A 1996 Honda driven by Shawn Buchanan, 22, of Old Linville Road in Marion came up behind a slower-moving vehicle in the center lane, cut to the left, went out of control, pinned Lunsford between the Honda and the concrete barrier and dragged him several feet, according to Trooper J.E. Dowdle of the N.C. Highway Patrol.

“Both of his legs were crushed,” said Lunsford’s wife Shawnah from his hospital room at Memorial Mission Sunday. “They are really worried about his left leg. They are operating on it (Monday morning). We just have to wait and see how that goes.”

She added that her husband also broke his left hand and required eight staples to close a gash in his head. Doctors haven’t told them how long Kirk could be hospitalized, but they have said it could be “months and months” before he’s active again, according to Shawnah.

Despite it all, Kirk, the father of three and a self-employed landscaper, is “doing pretty good,” his wife stated.

“Everything happens for a reason,” said Shawnah. “We don’t blame that boy. It was an accident. We just thank God because it could have been so much worse. I also want to thank the community for their prayers and ask them to continue to pray.”

Buchanan’s Honda hit the median barrier, but he was not injured. Dowdle charged him with reckless driving.

“He was going about 60 and it was raining heavily at the time,” the trooper stated.

All the commotion started at 8:20 a.m., when Thomas Eugene Mills, 28, of Rocky Mount was driving the 2006 Freightliner tractor-trailer east on I-40, exceeding the speed limit, according to Trooper C.E. Kirkpatrick. He added that the transfer struck the concrete barrier at the 68 1/2 mile marker, slid 800 feet and overturned onto the median.

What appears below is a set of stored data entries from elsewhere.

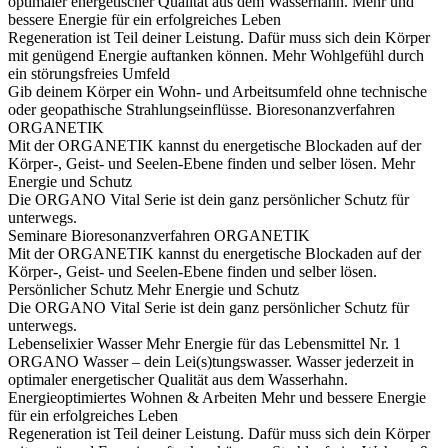
optimaler energetischer Qualität aus dem Wasserhahn.
Mehr und
bessere Energie für ein erfolgreiches Leben
Regeneration ist Teil deiner Leistung. Dafür muss sich dein Körper
mit genügend Energie auftanken können.
Mehr Wohlgefühl durch
ein störungsfreies Umfeld
Gib deinem Körper ein Wohn- und Arbeitsumfeld ohne technische
oder geopathische Strahlungseinflüsse.
Bioresonanzverfahren
ORGANETIK
Mit der ORGANETIK kannst du energetische Blockaden auf der
Körper-, Geist- und Seelen-Ebene finden und selber lösen.
Mehr
Energie und Schutz
Die ORGANO Vital Serie ist dein ganz persönlicher Schutz für
unterwegs.
Seminare
Bioresonanzverfahren ORGANETIK
Mit der ORGANETIK kannst du energetische Blockaden auf der
Körper-, Geist- und Seelen-Ebene finden und selber lösen.
Persönlicher Schutz
Mehr Energie und Schutz
Die ORGANO Vital Serie ist dein ganz persönlicher Schutz für
unterwegs.
Lebenselixier Wasser
Mehr Energie für das Lebensmittel Nr. 1
ORGANO Wasser – dein Lei(s)tungswasser. Wasser jederzeit in
optimaler energetischer Qualität aus dem Wasserhahn.
Energieoptimiertes Wohnen & Arbeiten
Mehr und bessere Energie
für ein erfolgreiches Leben
Regeneration ist Teil deiner Leistung. Dafür muss sich dein Körper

The trailer burst open, spilling the rig’s load of produce, which was later disposed of at the county landfill.

The wreck closed two eastbound lanes of I-40, choking traffic to one lane, for approximately four hours.

Mills; his passenger, 24-year-old Michael Andre Hicks of Chester, S.C.; and Kirk Lunsford were all taken to Memorial Mission Hospital by ambulance. Mills’ and Hicks’ injuries were not life threatening.

Kirkpatrick charged Mills with reckless driving.

The truck was owned by Carolina Cargo of Augusta, Maine.